*AIM OF THE TASK*
Without the pictures, output all of the data exactly.
──────── THE DATA
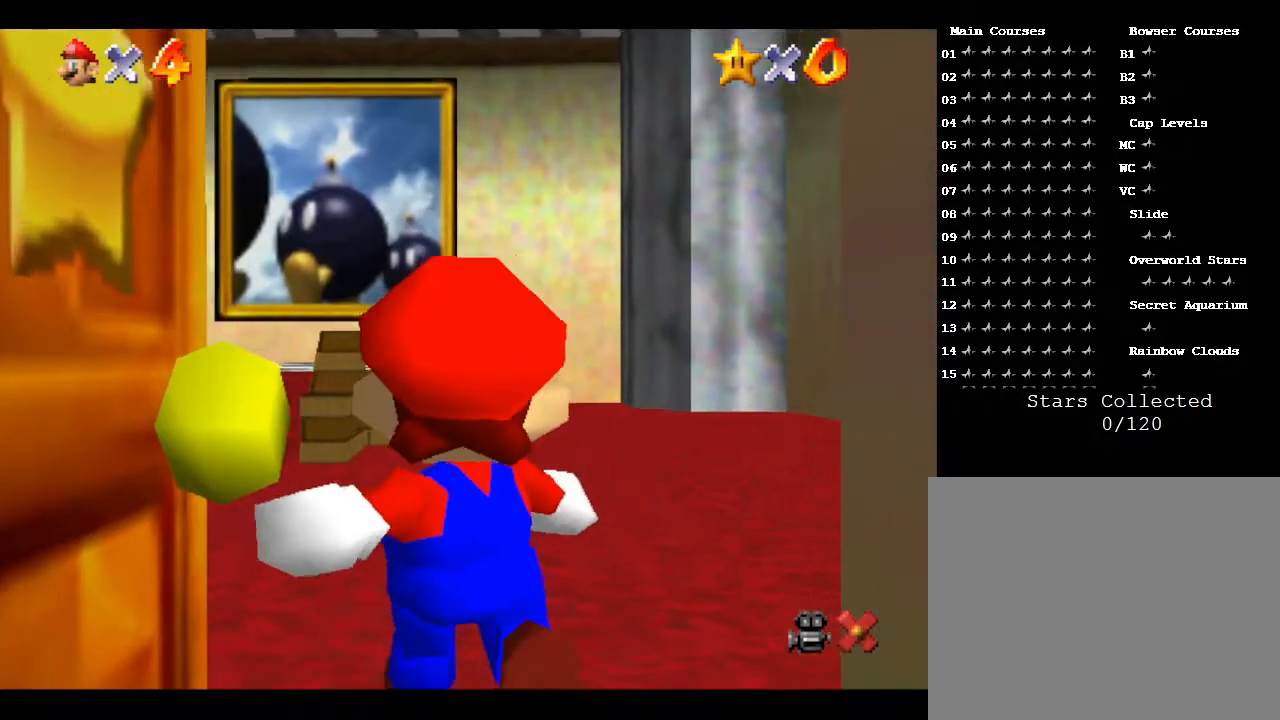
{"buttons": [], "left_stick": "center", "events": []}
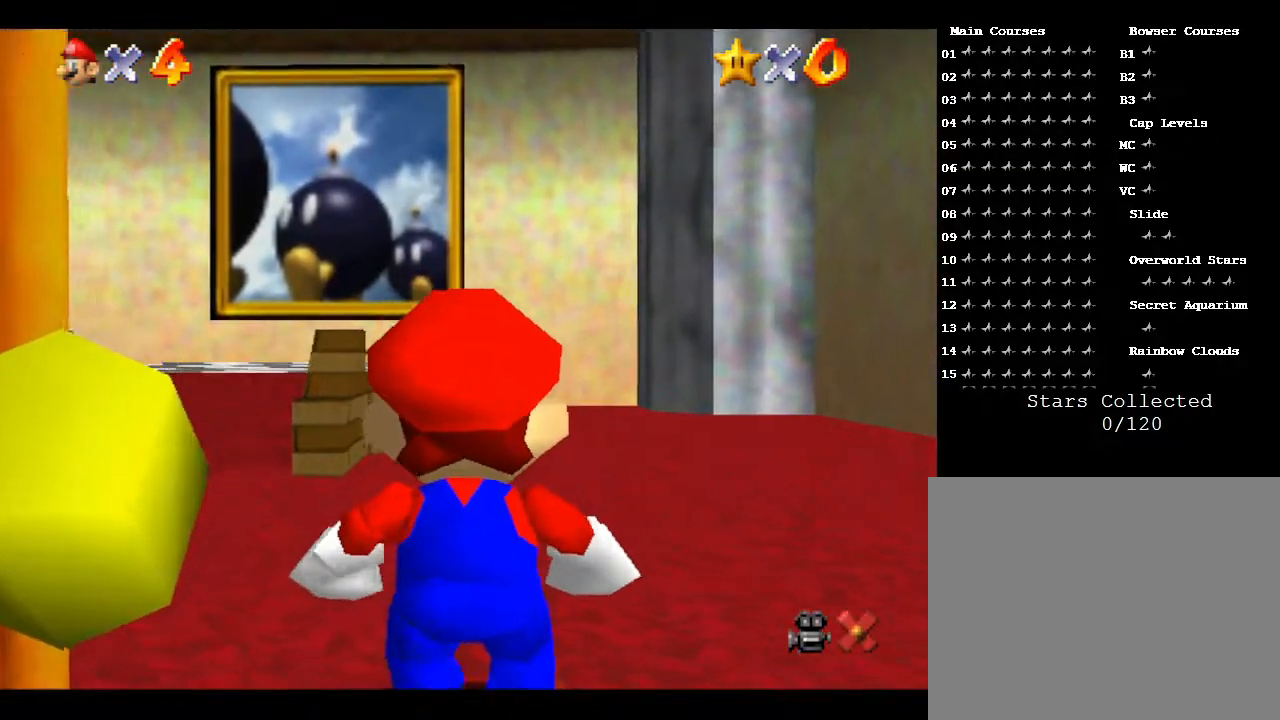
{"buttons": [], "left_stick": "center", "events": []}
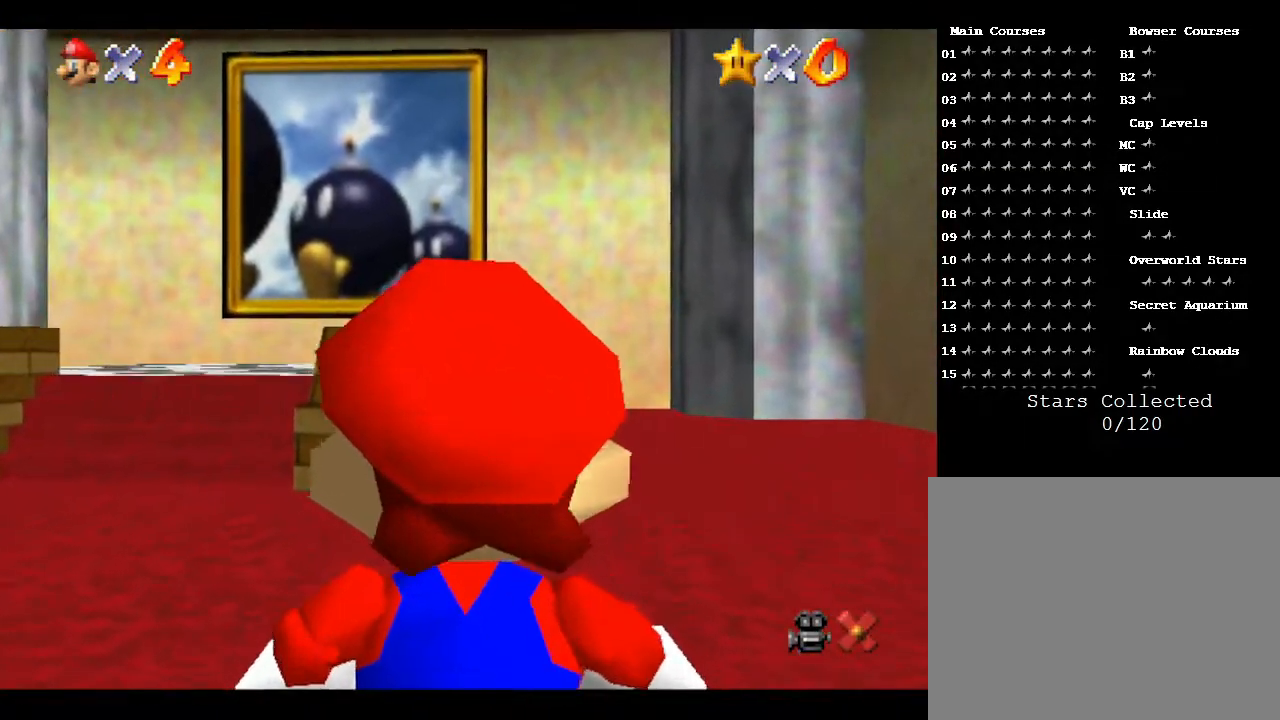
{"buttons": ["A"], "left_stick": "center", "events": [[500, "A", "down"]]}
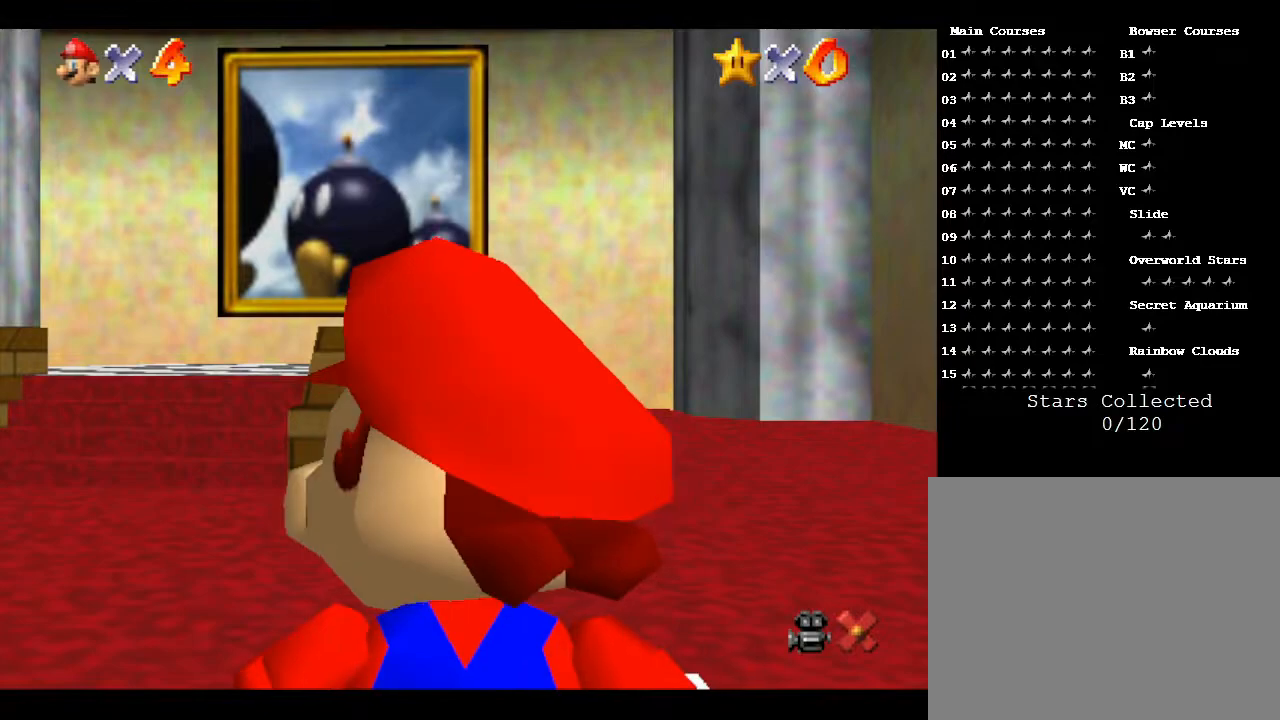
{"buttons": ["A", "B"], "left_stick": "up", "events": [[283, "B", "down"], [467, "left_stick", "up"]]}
────────────────
*REPLY*
{"buttons": [], "left_stick": "center", "events": []}
{"buttons": [], "left_stick": "center", "events": []}
{"buttons": ["A"], "left_stick": "center", "events": [[500, "A", "down"]]}
{"buttons": ["A", "B"], "left_stick": "up", "events": [[283, "B", "down"], [467, "left_stick", "up"]]}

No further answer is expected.